I found Graham White's article on Reno for Gearheads very
interesting. I am involved in PROJECT NORTH STAR which is
a restoration of a DC-4M (M for Merlin) airplane built by
Canadair under licence from Douglas after WWii for the RCAF
as a transport plane. As Merlin Crew chief my interest is
very great in the modifications to the 622 Merlins of which
the North Star has four (instead of radial engines).
North Stars were built in the late '40s for
Trans Canada Airlines, Canadian Pacific Airlines and British
Overseas Airways Corporation (the Bits called them "Argonauts")

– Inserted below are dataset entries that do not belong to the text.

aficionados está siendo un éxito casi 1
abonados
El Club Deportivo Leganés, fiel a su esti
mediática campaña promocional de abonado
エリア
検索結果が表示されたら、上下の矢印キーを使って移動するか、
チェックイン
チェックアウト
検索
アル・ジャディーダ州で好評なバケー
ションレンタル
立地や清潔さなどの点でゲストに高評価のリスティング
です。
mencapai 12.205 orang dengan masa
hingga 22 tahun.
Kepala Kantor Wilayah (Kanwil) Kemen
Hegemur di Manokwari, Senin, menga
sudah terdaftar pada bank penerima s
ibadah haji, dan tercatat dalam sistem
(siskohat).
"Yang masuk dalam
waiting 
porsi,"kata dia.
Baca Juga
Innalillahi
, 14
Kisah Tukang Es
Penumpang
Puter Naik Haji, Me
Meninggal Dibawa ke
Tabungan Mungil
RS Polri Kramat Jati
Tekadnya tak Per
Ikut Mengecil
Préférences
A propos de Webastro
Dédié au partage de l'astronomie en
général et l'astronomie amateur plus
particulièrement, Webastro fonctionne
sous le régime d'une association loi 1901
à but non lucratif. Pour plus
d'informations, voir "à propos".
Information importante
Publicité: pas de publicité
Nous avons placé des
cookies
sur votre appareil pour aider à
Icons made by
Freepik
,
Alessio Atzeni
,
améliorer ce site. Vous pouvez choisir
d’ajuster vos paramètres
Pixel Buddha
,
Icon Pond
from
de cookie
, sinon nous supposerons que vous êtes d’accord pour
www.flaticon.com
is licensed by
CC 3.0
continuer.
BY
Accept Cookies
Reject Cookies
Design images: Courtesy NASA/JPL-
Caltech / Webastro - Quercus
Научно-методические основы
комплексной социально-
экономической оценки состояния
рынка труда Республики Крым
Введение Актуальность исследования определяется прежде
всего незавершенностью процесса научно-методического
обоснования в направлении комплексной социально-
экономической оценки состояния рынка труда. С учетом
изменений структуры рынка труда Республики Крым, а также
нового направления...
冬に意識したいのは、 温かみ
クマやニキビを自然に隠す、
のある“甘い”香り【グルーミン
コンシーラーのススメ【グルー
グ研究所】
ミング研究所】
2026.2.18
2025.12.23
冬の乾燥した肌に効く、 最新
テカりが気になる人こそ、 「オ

as passenger airplanes, and for the RCAF as Transports. Of
course, they were very noisy with the Merlin engines, TCA
and BOAC fitted their planes wiyh crossover exhausts which
reduced exhaust noise somewhat.
In the 'Engine Modifications' section under
DAGO RED, mention is made of using the Merlin 622 which is
the 'transport engine' used by the NORTH STARS. In our project
we have 4 of these 622s to work on. Being a museum artifact,
this airplane will not fly again, but we are hopeful of getting
at least one engine in 'ground running' condition. Our dream
is to get all four engines in running shape, our luck in this
regard will depend on costs and our ability to raise the necessary
funds for replacement parts. The airplane flew into Rockliff
Airport in Ottawa in 1966 and has spent nearly 40 years in
the Great Canadian Outdoors as a bird haven! The airplane
was recently rolled into the new starage hangar where we can
work on it in shirtsleeves.
Indeed the 622 Merlins gave reliable sevice
as it enabled three airlines to initiate overseas services
in the postwar period and an air force to provide airlift
during the Korean war between Seattle and Japan. These Merlin
engines performed well, none of these airplanes had serious
problems due to engine failures, although occasionally one
would quit with the trip being completed on 3 engines or returned
to point of embarkation.
The 'Reno' article provided good insight into
Merlin engines and what could be done to greatly increase
their performance for the racing circuit.